Vraag 4. In artikel 7 lid 6 worden 4 stukken genoemd waarover het Algemeen Bestuur in het openbaar moet beraadslagen en beslissen: de Kadernota, de Begroting, de Bijdrageverordening en de Jaarrekening. Dat mag niet in een besloten vergadering. In artikel 12 lid 2 komen we die stukken weer tegen, maar met uitzondering van de Bijdrageverordening. In dat lid wordt bepaald dat het Algemeen Bestuur de bevoegdheid tot het vaststellen van de Kadernota, de Begroting en de Jaarrekening niet mag overdragen aan het Dagelijks Bestuur. Dat de Bijdrageverordening niet in dat rijtje voorkomt, betekent dus dat de bevoegdheid tot het vaststellen van de Bijdrageverordening wel mag worden overgedragen aan het Dagelijks Bestuur. Is dat niet vreemd? Als iets niet vertrouwelijk besloten mag worden, dan mag het toch zeker niet gemandateerd worden aan een ander lichaam? Immers dan komen de burgers nog meer op afstand te staan.
Vraag 5. Bij uittreding van een partij worden de kosten van de uittreding doorbelast aan de uittredende partij (Artikel 29, lid 6). Wat wordt bedoeld met “de kosten van de uittreding”?

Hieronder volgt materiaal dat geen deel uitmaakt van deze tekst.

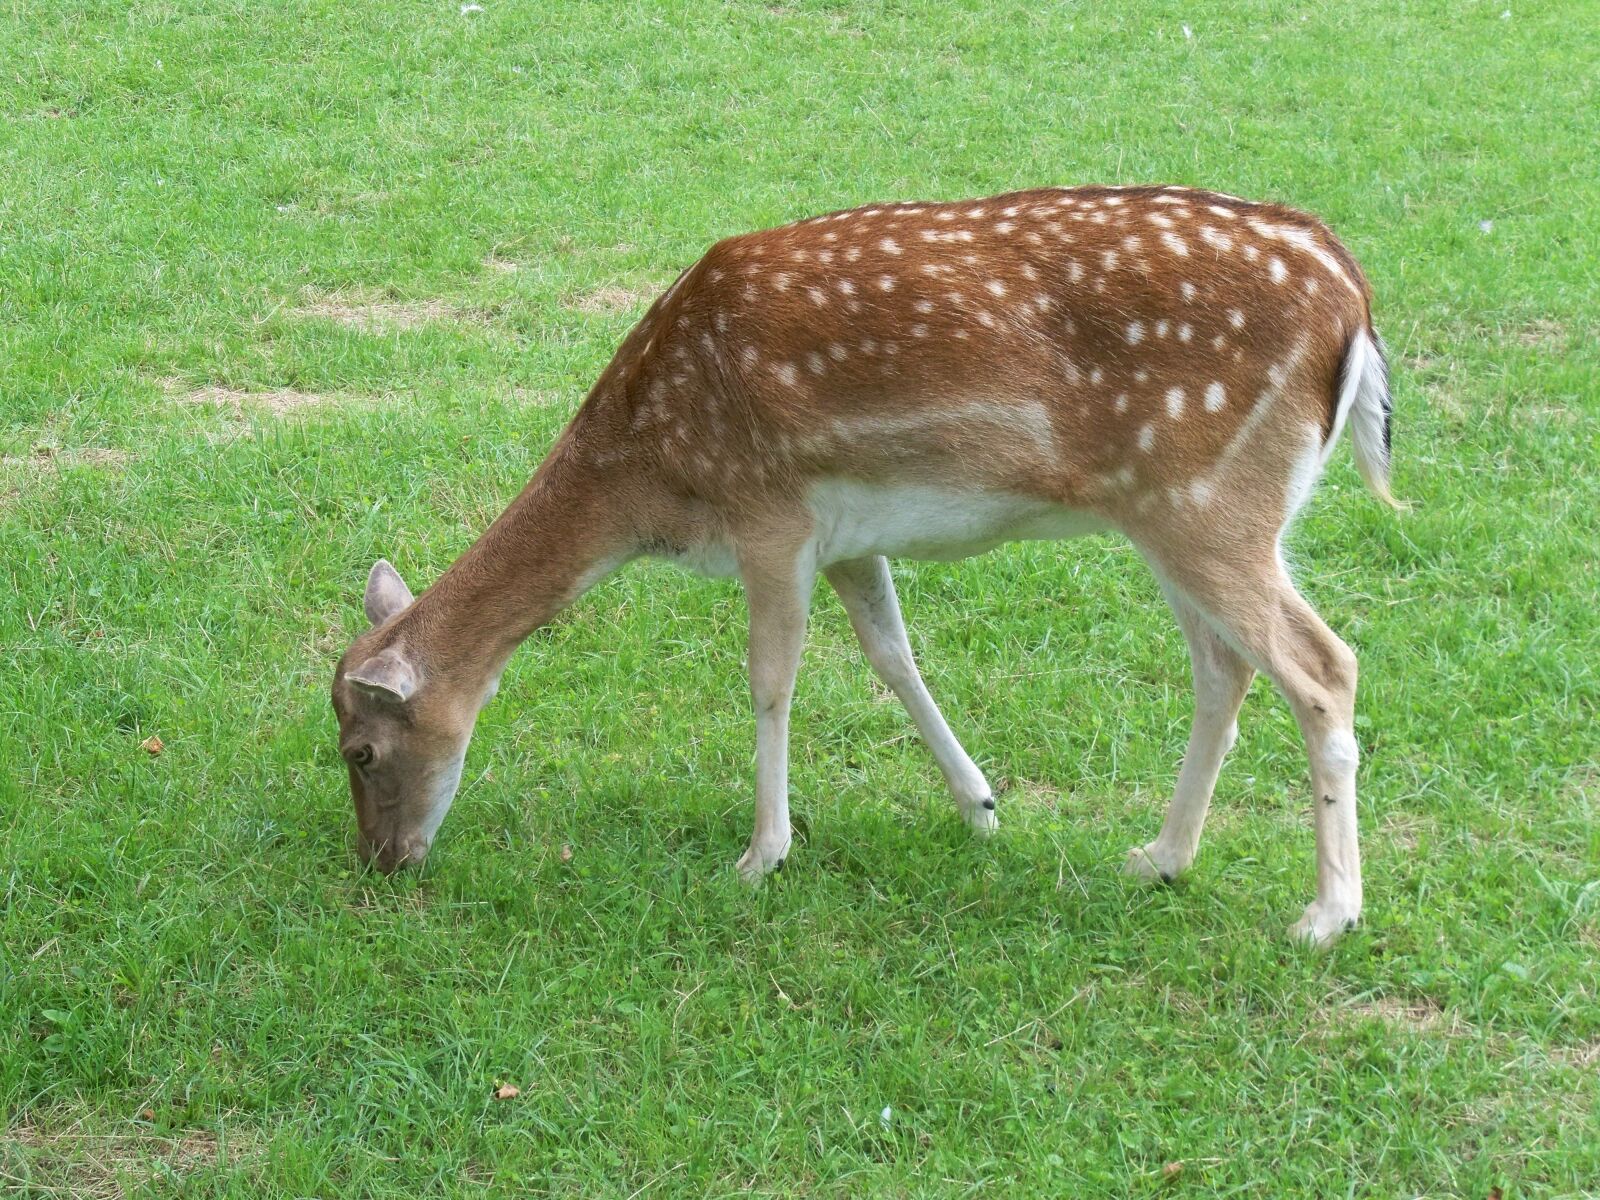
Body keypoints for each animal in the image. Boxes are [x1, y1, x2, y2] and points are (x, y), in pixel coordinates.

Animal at [331, 180, 1395, 947]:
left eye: (361, 751)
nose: (382, 861)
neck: (655, 477)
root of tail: (1354, 297)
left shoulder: (771, 516)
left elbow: (770, 680)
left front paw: (762, 856)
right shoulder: (850, 537)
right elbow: (892, 655)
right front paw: (980, 805)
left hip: (1211, 504)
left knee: (1324, 665)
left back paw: (1325, 915)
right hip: (1181, 516)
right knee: (1225, 670)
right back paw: (1161, 857)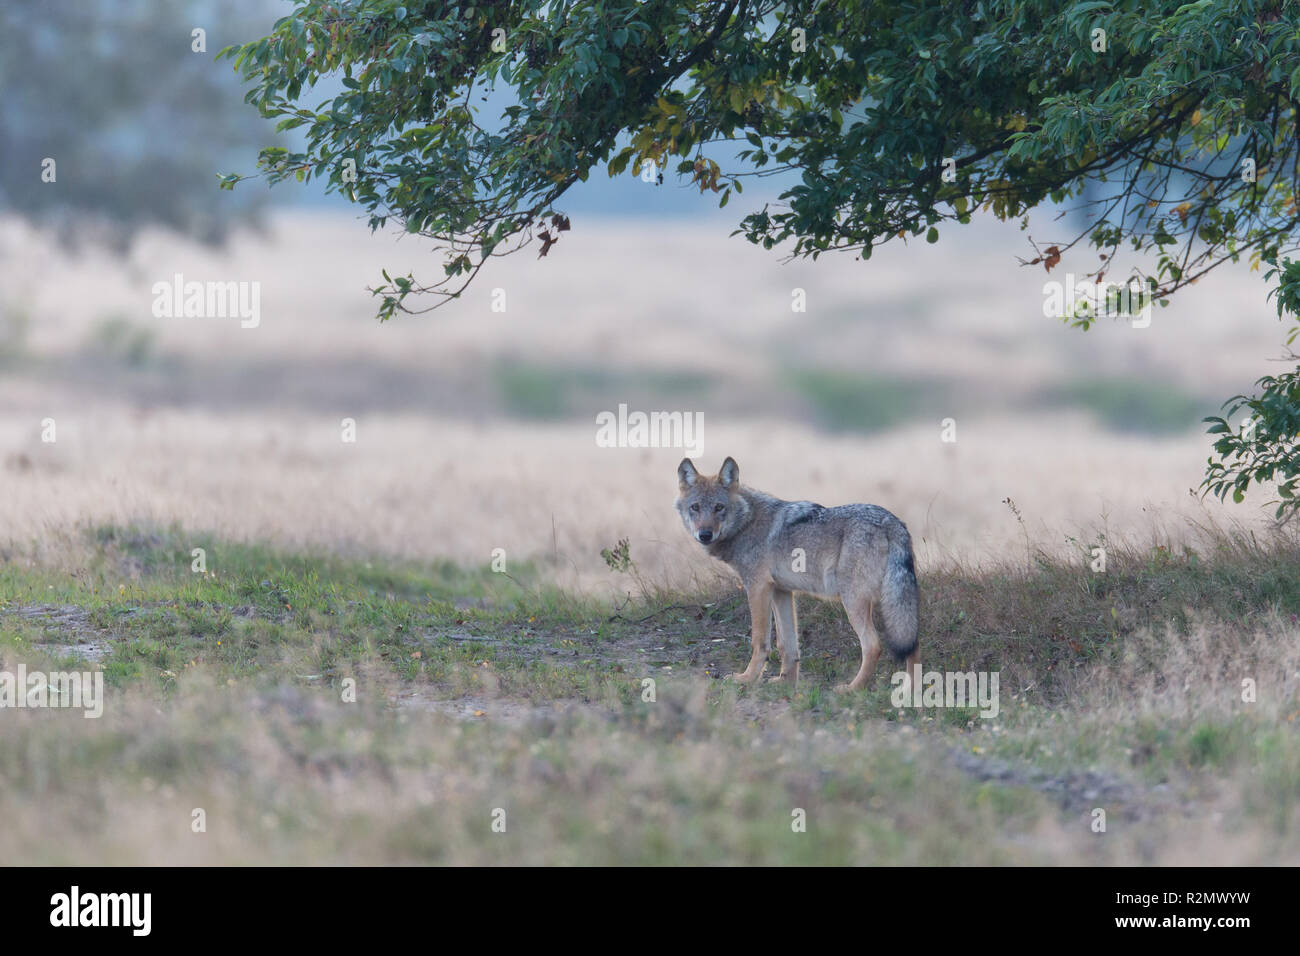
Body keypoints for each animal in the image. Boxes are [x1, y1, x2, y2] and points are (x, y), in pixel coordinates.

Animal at [676, 457, 920, 691]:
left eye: (719, 507)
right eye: (695, 507)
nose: (705, 534)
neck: (747, 522)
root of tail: (893, 521)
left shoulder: (757, 588)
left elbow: (759, 641)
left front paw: (747, 678)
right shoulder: (781, 592)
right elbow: (787, 645)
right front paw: (786, 682)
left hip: (853, 601)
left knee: (873, 646)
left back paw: (852, 688)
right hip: (897, 603)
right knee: (912, 643)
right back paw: (911, 692)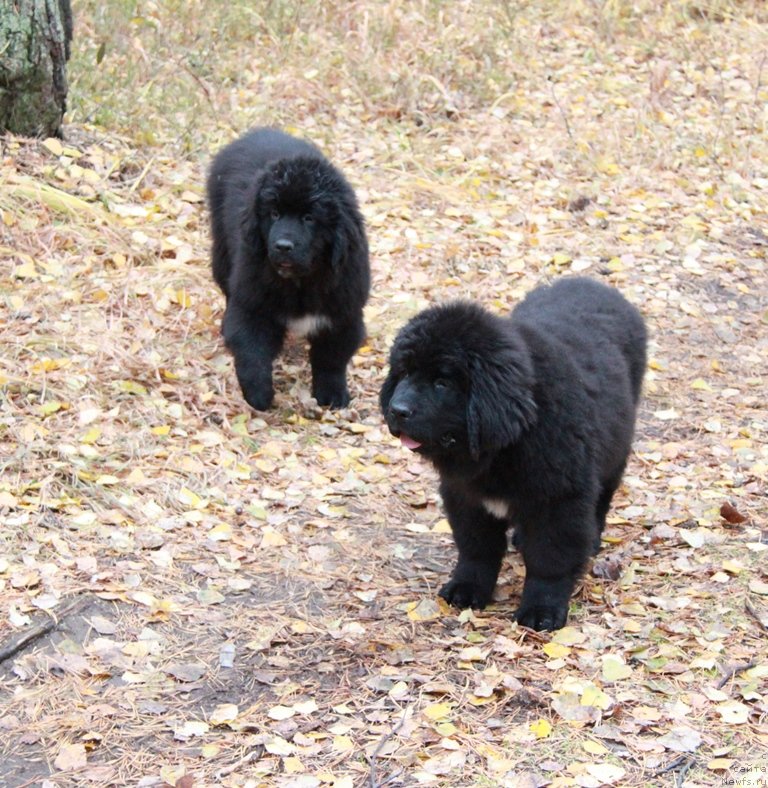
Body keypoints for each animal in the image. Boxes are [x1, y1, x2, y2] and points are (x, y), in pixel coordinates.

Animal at [207, 126, 368, 410]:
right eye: (274, 214)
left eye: (309, 218)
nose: (282, 246)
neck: (301, 282)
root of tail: (259, 132)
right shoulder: (253, 304)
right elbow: (252, 351)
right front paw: (259, 395)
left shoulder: (344, 312)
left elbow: (332, 359)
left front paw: (332, 395)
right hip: (222, 251)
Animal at [380, 280, 644, 632]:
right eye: (405, 372)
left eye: (442, 383)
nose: (397, 410)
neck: (508, 443)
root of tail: (594, 283)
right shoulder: (466, 497)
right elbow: (476, 549)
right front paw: (466, 589)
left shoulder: (558, 500)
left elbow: (550, 559)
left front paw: (542, 610)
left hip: (614, 453)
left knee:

Vraag 6. In artikel 35 lid 4 van de Wet Gemeenschappelijke Regelingen is bepaald dat het Algemeen Bestuur de vastgestelde begroting aan de raden van de deelnemende gemeenten stuurt, die terzake bij Gedeputeerde Staten hun zienswijze naar voren kunnen brengen. De laatste bepaling is in artikel 24 niet overgenomen. Waarom niet? Die bepaling is niet voor niets in de wet opgenomen. En zeker bij een nieuwe Gemeenschappelijke Regeling lijkt mij die bepaling bijzonder waardevol.
Vraag 7. In artikel 24 lid 9 wordt bepaald dat de gemeenten de GR van voldoende middelen zullen voorzien om te voldoen aan zijn verplichtingen jegens derden. Zoals ik het lees, betekent dit dat de de gemeente Dantumadiel aan de Gemeenschappelijke Regeling een soort blanco cheque afgeeft. De Gemeenschappelijke Regeling kan de gemeente Dantumadiel aanspreken voor het totale bedrag van zijn verplichtingen jegens derden. Het is een soort ongelimiteerde garantie.
Ik zie het al voor me. De Gemeenschappelijke Regeling wordt geconfronteerd met een onverwachte tegenvaller. De Gemeenschappelijke Regeling doet een beroep op dit artikel 24 lid 9 en eist van de gemeenten dat zij de Gemeenschappelijke Regeling voorzien van voldoende middelen. Maar helaas, de gemeente Dongeradeel heeft net betalingsproblemen, de gemeente Kollumerland ook en de Gemeenschappelijke Regeling kan niet veel anders dan de gemeenten Dantumadiel en Ferwerderadiel aanspreken. En daar gaan we. Is dit schrikbeeld irreëel? Of is dit de bedoeling?
Voorzitter, dat zijn mijn vragen. Voordat ik overga tot het doen van een paar wijzigingsvoorstellen, zou ik graag hebben dat u deze vragen beantwoordt.